(Collected data)
┌──

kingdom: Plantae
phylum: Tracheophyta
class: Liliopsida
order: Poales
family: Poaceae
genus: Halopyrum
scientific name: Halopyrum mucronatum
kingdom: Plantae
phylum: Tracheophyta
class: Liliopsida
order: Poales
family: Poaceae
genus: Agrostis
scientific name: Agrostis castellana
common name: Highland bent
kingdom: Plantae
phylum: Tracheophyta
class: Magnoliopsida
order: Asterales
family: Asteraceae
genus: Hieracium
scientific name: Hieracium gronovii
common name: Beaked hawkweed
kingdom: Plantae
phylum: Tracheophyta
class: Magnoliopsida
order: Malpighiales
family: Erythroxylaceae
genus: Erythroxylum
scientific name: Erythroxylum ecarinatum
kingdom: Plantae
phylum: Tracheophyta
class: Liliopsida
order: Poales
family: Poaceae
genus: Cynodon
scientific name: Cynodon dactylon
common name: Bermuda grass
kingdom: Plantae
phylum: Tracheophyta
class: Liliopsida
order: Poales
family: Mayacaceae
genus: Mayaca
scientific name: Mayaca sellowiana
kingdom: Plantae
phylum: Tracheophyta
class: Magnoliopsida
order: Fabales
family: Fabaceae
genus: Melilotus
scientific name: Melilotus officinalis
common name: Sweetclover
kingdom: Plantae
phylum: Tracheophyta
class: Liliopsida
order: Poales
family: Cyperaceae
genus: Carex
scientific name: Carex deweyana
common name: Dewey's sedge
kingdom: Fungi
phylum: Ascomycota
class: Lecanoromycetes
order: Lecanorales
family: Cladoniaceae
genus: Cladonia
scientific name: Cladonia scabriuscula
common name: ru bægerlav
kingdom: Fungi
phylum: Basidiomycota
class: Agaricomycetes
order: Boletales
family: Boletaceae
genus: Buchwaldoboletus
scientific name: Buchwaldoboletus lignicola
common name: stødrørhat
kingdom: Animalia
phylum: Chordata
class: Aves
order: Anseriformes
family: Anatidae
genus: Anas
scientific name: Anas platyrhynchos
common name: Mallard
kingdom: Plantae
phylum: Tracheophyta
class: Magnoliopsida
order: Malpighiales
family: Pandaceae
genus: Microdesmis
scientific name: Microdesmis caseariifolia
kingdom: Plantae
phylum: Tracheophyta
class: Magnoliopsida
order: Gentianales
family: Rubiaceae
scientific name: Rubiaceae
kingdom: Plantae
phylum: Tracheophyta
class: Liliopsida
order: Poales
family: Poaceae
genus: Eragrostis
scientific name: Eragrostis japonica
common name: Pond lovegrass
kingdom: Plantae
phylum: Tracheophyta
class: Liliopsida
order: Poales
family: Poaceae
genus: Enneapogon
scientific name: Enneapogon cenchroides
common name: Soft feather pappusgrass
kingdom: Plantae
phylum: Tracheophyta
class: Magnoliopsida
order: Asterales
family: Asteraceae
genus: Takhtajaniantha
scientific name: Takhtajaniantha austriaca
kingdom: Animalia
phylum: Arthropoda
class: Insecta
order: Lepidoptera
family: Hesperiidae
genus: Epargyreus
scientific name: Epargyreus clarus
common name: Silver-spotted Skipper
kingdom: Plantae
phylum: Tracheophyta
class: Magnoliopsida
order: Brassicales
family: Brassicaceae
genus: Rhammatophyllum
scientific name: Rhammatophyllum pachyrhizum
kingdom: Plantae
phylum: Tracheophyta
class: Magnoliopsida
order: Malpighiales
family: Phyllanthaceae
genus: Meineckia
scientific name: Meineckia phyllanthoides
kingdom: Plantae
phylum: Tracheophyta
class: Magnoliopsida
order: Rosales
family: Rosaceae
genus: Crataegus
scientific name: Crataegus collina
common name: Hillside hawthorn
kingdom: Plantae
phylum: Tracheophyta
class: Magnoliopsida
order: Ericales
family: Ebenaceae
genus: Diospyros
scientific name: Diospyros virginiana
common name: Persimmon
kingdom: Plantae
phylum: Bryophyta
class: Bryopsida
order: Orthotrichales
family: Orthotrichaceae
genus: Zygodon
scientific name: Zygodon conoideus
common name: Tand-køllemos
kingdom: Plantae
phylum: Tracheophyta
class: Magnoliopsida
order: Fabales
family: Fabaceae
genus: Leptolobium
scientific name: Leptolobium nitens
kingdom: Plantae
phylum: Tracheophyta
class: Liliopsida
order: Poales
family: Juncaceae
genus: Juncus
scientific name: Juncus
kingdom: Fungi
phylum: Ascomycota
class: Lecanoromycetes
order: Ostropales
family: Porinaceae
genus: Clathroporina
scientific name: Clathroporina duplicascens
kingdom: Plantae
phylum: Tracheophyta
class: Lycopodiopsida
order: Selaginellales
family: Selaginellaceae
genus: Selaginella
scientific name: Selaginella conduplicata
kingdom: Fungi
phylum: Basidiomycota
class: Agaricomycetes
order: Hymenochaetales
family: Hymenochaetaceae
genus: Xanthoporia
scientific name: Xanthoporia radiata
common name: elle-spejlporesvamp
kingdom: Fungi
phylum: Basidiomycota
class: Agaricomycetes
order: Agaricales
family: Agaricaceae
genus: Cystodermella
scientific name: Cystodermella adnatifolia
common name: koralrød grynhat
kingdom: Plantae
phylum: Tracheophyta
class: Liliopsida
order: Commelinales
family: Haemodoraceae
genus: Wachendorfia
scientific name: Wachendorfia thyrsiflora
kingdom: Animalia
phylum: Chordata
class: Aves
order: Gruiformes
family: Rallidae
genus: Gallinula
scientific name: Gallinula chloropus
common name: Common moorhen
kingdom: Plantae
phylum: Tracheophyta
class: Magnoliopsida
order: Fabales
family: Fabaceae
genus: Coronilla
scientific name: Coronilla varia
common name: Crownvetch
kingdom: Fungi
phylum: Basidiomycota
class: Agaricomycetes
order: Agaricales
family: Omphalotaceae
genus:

└──

What is needed
Switch each "common name" in the rows above to "everyday name" and leave every other line unchanged.

Output below
kingdom: Plantae
phylum: Tracheophyta
class: Liliopsida
order: Poales
family: Poaceae
genus: Halopyrum
scientific name: Halopyrum mucronatum
kingdom: Plantae
phylum: Tracheophyta
class: Liliopsida
order: Poales
family: Poaceae
genus: Agrostis
scientific name: Agrostis castellana
everyday name: Highland bent
kingdom: Plantae
phylum: Tracheophyta
class: Magnoliopsida
order: Asterales
family: Asteraceae
genus: Hieracium
scientific name: Hieracium gronovii
everyday name: Beaked hawkweed
kingdom: Plantae
phylum: Tracheophyta
class: Magnoliopsida
order: Malpighiales
family: Erythroxylaceae
genus: Erythroxylum
scientific name: Erythroxylum ecarinatum
kingdom: Plantae
phylum: Tracheophyta
class: Liliopsida
order: Poales
family: Poaceae
genus: Cynodon
scientific name: Cynodon dactylon
everyday name: Bermuda grass
kingdom: Plantae
phylum: Tracheophyta
class: Liliopsida
order: Poales
family: Mayacaceae
genus: Mayaca
scientific name: Mayaca sellowiana
kingdom: Plantae
phylum: Tracheophyta
class: Magnoliopsida
order: Fabales
family: Fabaceae
genus: Melilotus
scientific name: Melilotus officinalis
everyday name: Sweetclover
kingdom: Plantae
phylum: Tracheophyta
class: Liliopsida
order: Poales
family: Cyperaceae
genus: Carex
scientific name: Carex deweyana
everyday name: Dewey's sedge
kingdom: Fungi
phylum: Ascomycota
class: Lecanoromycetes
order: Lecanorales
family: Cladoniaceae
genus: Cladonia
scientific name: Cladonia scabriuscula
everyday name: ru bægerlav
kingdom: Fungi
phylum: Basidiomycota
class: Agaricomycetes
order: Boletales
family: Boletaceae
genus: Buchwaldoboletus
scientific name: Buchwaldoboletus lignicola
everyday name: stødrørhat
kingdom: Animalia
phylum: Chordata
class: Aves
order: Anseriformes
family: Anatidae
genus: Anas
scientific name: Anas platyrhynchos
everyday name: Mallard
kingdom: Plantae
phylum: Tracheophyta
class: Magnoliopsida
order: Malpighiales
family: Pandaceae
genus: Microdesmis
scientific name: Microdesmis caseariifolia
kingdom: Plantae
phylum: Tracheophyta
class: Magnoliopsida
order: Gentianales
family: Rubiaceae
scientific name: Rubiaceae
kingdom: Plantae
phylum: Tracheophyta
class: Liliopsida
order: Poales
family: Poaceae
genus: Eragrostis
scientific name: Eragrostis japonica
everyday name: Pond lovegrass
kingdom: Plantae
phylum: Tracheophyta
class: Liliopsida
order: Poales
family: Poaceae
genus: Enneapogon
scientific name: Enneapogon cenchroides
everyday name: Soft feather pappusgrass
kingdom: Plantae
phylum: Tracheophyta
class: Magnoliopsida
order: Asterales
family: Asteraceae
genus: Takhtajaniantha
scientific name: Takhtajaniantha austriaca
kingdom: Animalia
phylum: Arthropoda
class: Insecta
order: Lepidoptera
family: Hesperiidae
genus: Epargyreus
scientific name: Epargyreus clarus
everyday name: Silver-spotted Skipper
kingdom: Plantae
phylum: Tracheophyta
class: Magnoliopsida
order: Brassicales
family: Brassicaceae
genus: Rhammatophyllum
scientific name: Rhammatophyllum pachyrhizum
kingdom: Plantae
phylum: Tracheophyta
class: Magnoliopsida
order: Malpighiales
family: Phyllanthaceae
genus: Meineckia
scientific name: Meineckia phyllanthoides
kingdom: Plantae
phylum: Tracheophyta
class: Magnoliopsida
order: Rosales
family: Rosaceae
genus: Crataegus
scientific name: Crataegus collina
everyday name: Hillside hawthorn
kingdom: Plantae
phylum: Tracheophyta
class: Magnoliopsida
order: Ericales
family: Ebenaceae
genus: Diospyros
scientific name: Diospyros virginiana
everyday name: Persimmon
kingdom: Plantae
phylum: Bryophyta
class: Bryopsida
order: Orthotrichales
family: Orthotrichaceae
genus: Zygodon
scientific name: Zygodon conoideus
everyday name: Tand-køllemos
kingdom: Plantae
phylum: Tracheophyta
class: Magnoliopsida
order: Fabales
family: Fabaceae
genus: Leptolobium
scientific name: Leptolobium nitens
kingdom: Plantae
phylum: Tracheophyta
class: Liliopsida
order: Poales
family: Juncaceae
genus: Juncus
scientific name: Juncus
kingdom: Fungi
phylum: Ascomycota
class: Lecanoromycetes
order: Ostropales
family: Porinaceae
genus: Clathroporina
scientific name: Clathroporina duplicascens
kingdom: Plantae
phylum: Tracheophyta
class: Lycopodiopsida
order: Selaginellales
family: Selaginellaceae
genus: Selaginella
scientific name: Selaginella conduplicata
kingdom: Fungi
phylum: Basidiomycota
class: Agaricomycetes
order: Hymenochaetales
family: Hymenochaetaceae
genus: Xanthoporia
scientific name: Xanthoporia radiata
everyday name: elle-spejlporesvamp
kingdom: Fungi
phylum: Basidiomycota
class: Agaricomycetes
order: Agaricales
family: Agaricaceae
genus: Cystodermella
scientific name: Cystodermella adnatifolia
everyday name: koralrød grynhat
kingdom: Plantae
phylum: Tracheophyta
class: Liliopsida
order: Commelinales
family: Haemodoraceae
genus: Wachendorfia
scientific name: Wachendorfia thyrsiflora
kingdom: Animalia
phylum: Chordata
class: Aves
order: Gruiformes
family: Rallidae
genus: Gallinula
scientific name: Gallinula chloropus
everyday name: Common moorhen
kingdom: Plantae
phylum: Tracheophyta
class: Magnoliopsida
order: Fabales
family: Fabaceae
genus: Coronilla
scientific name: Coronilla varia
everyday name: Crownvetch
kingdom: Fungi
phylum: Basidiomycota
class: Agaricomycetes
order: Agaricales
family: Omphalotaceae
genus:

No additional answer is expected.